🤖 AI Summary
This work addresses the limited robustness of reinforcement learning (RL) policies in directional controller synthesis, which often stems from anisotropic generalization—where policies are effective only in localized regions of the parameter space. To overcome this, the authors propose a Soft Mixture-of-Experts (Soft MoE) framework that treats anisotropy as complementary expertise among multiple RL agents. A prior-confidence gating mechanism dynamically blends these expert policies, enabling collaborative exploration and enhanced coverage of the parameter space.
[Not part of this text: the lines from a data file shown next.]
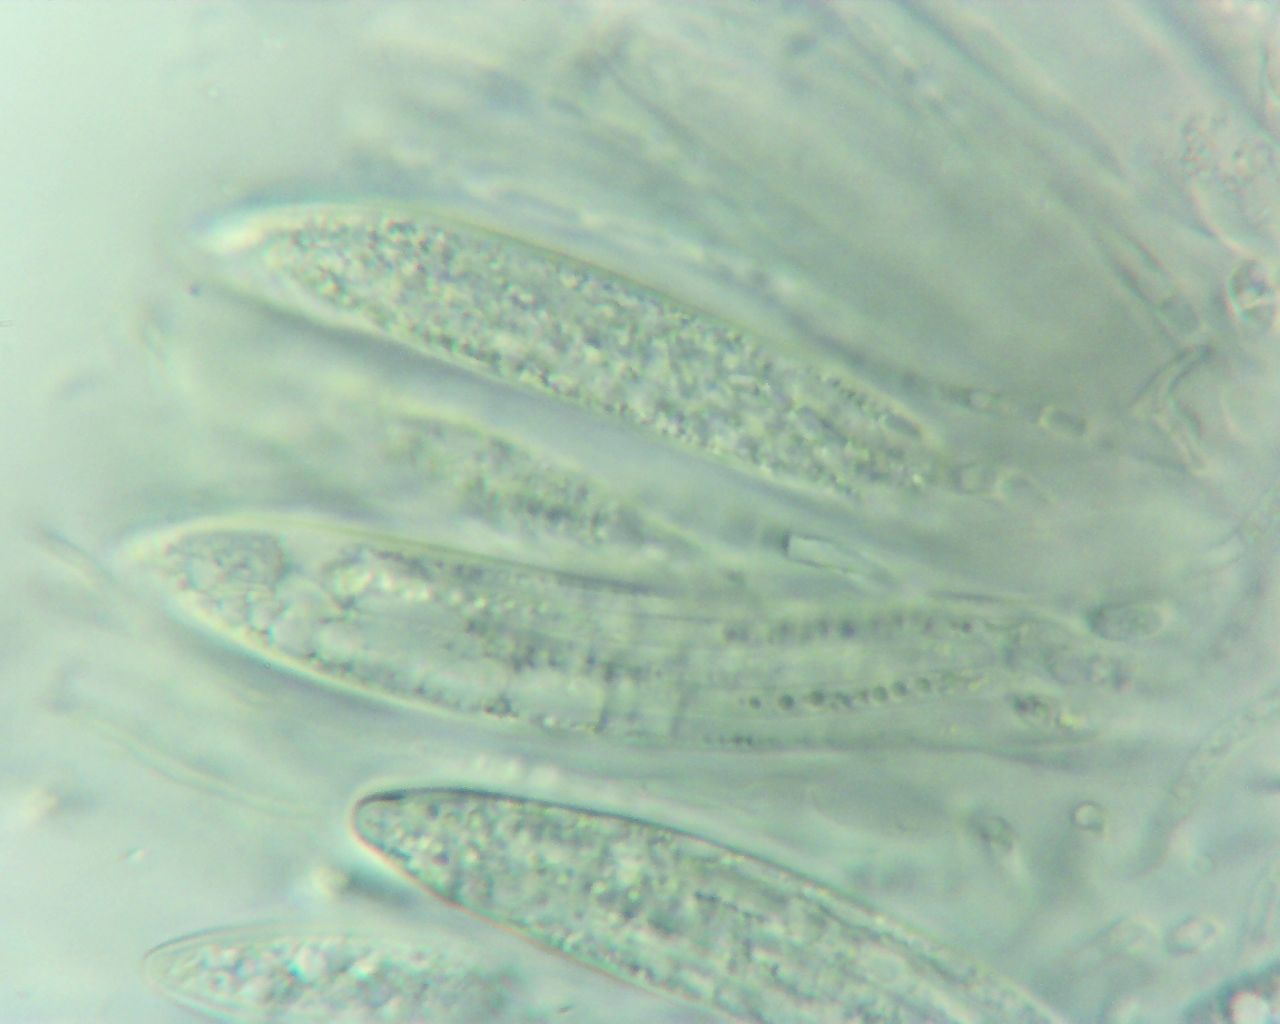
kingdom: Fungi
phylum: Ascomycota
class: Leotiomycetes
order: Rhytismatales
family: Rhytismataceae
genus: Lophodermium
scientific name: Lophodermium juniperinum
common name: ene-fureplet
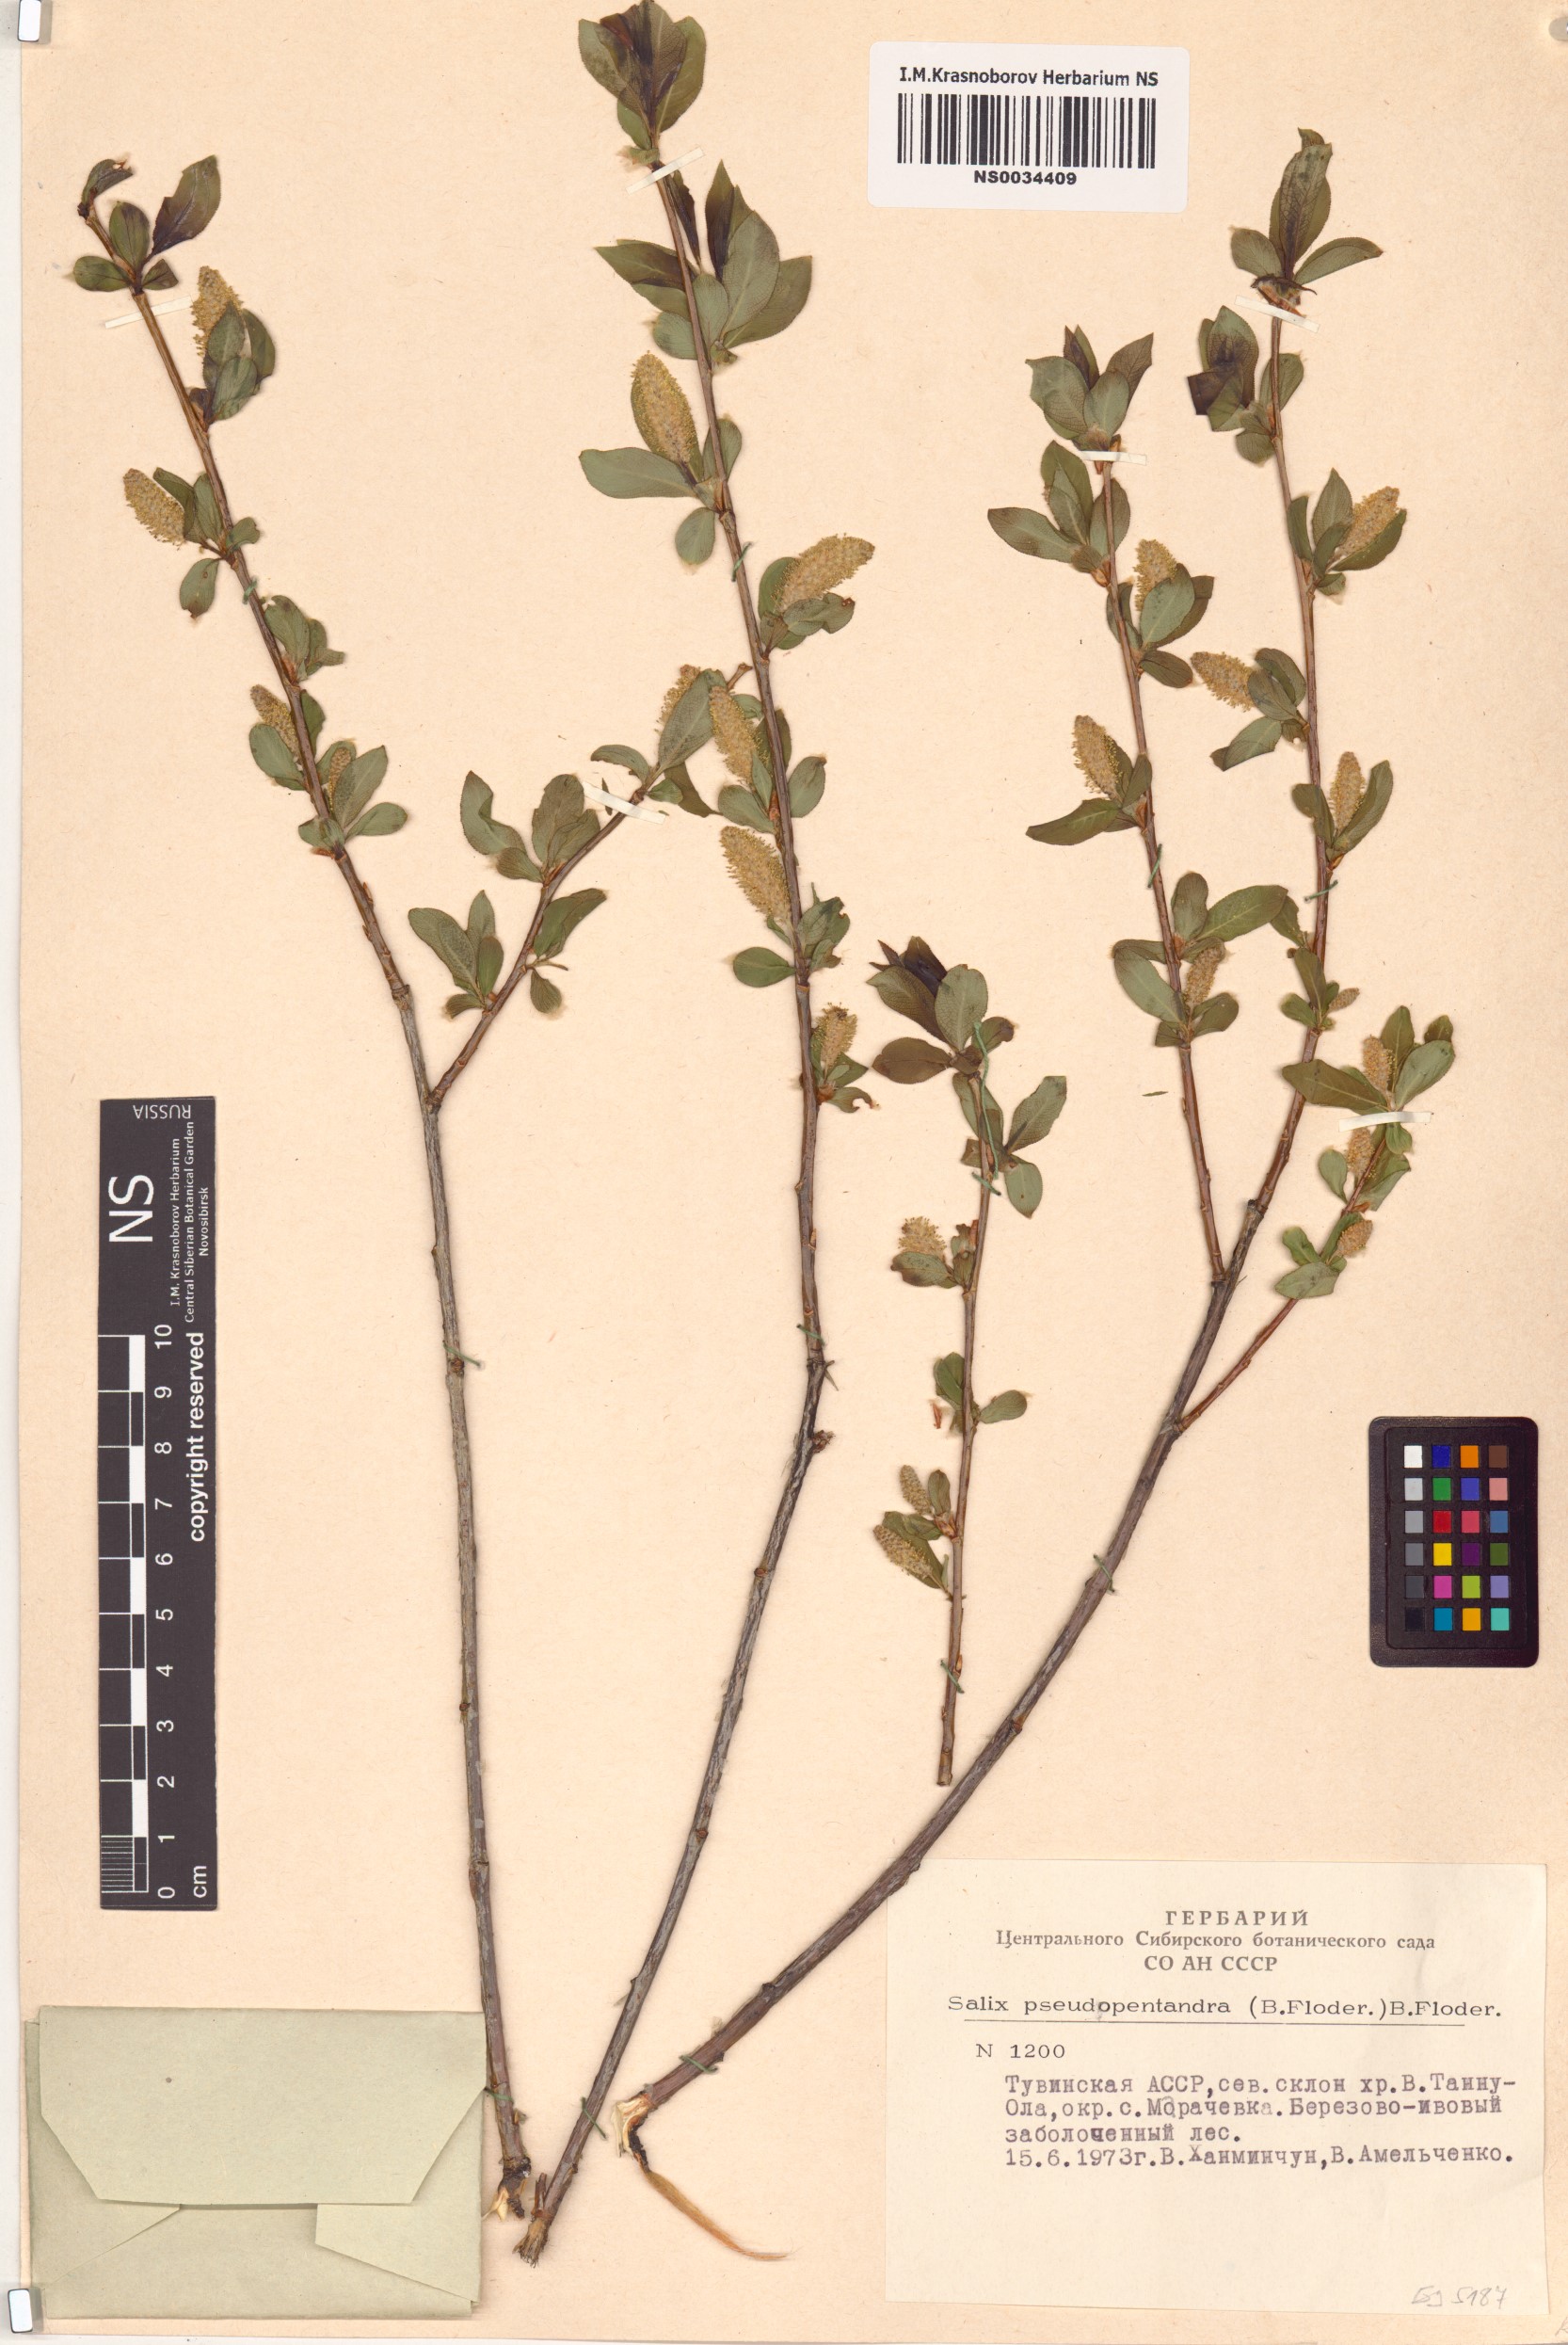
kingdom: Plantae
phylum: Tracheophyta
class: Magnoliopsida
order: Malpighiales
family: Salicaceae
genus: Salix
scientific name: Salix pseudopentandra
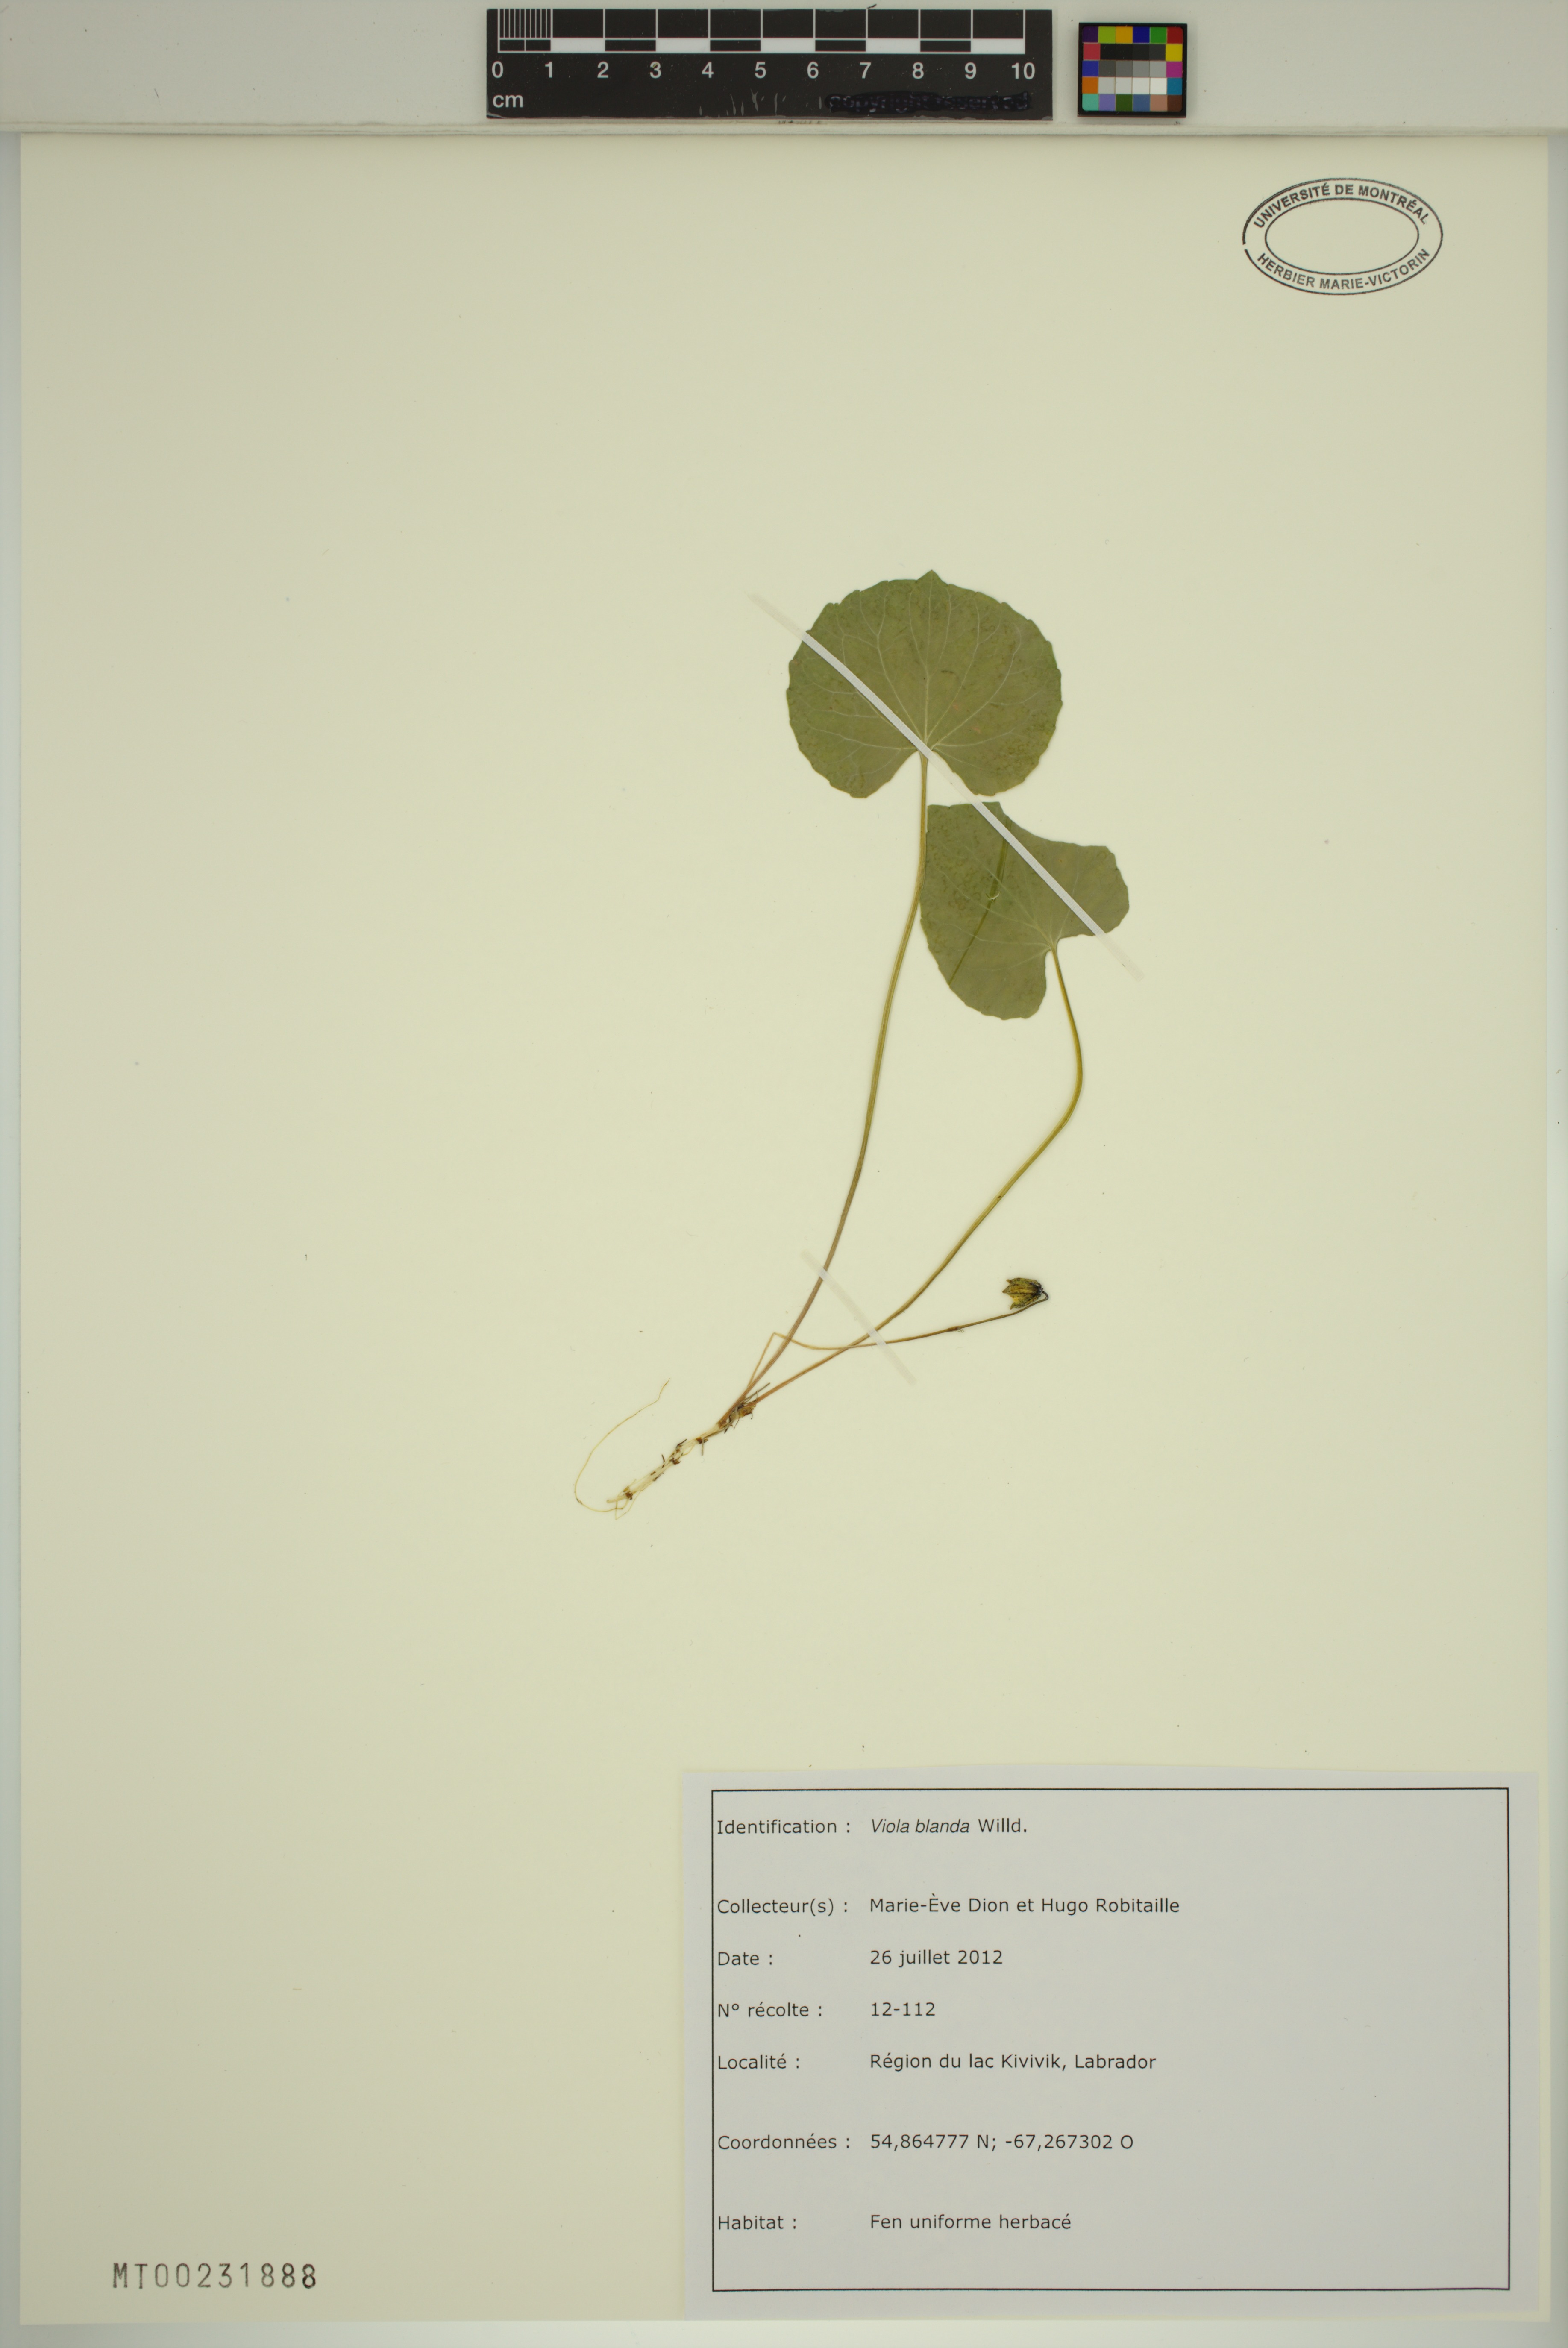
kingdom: Plantae
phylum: Tracheophyta
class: Magnoliopsida
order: Malpighiales
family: Violaceae
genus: Viola
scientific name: Viola blanda
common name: Sweet white violet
This study presents the first application of Soft MoE to directional controller synthesis, significantly improving generalization and success rates on large-scale, previously unseen instances. Evaluated on an air traffic control benchmark, the approach substantially expands the solvable region of the parameter space and demonstrates markedly superior robustness compared to single-expert strategies.
📝 Abstract
On-the-fly Directed Controller Synthesis (OTF-DCS) mitigates state-space explosion by incrementally exploring the system and relies critically on an exploration policy to guide search efficiently. Recent reinforcement learning (RL) approaches learn such policies and achieve promising zero-shot generalization from small training instances to larger unseen ones. However, a fundamental limitation is anisotropic generalization, where an RL policy exhibits strong performance only in a specific region of the domain-parameter space while remaining fragile elsewhere due to training stochasticity and trajectory-dependent bias. To address this, we propose a Soft Mixture-of-Experts framework that combines multiple RL experts via a prior-confidence gating mechanism and treats these anisotropic behaviors as complementary specializations. The evaluation on the Air Traffic benchmark shows that Soft-MoE substantially expands the solvable parameter space and improves robustness compared to any single expert.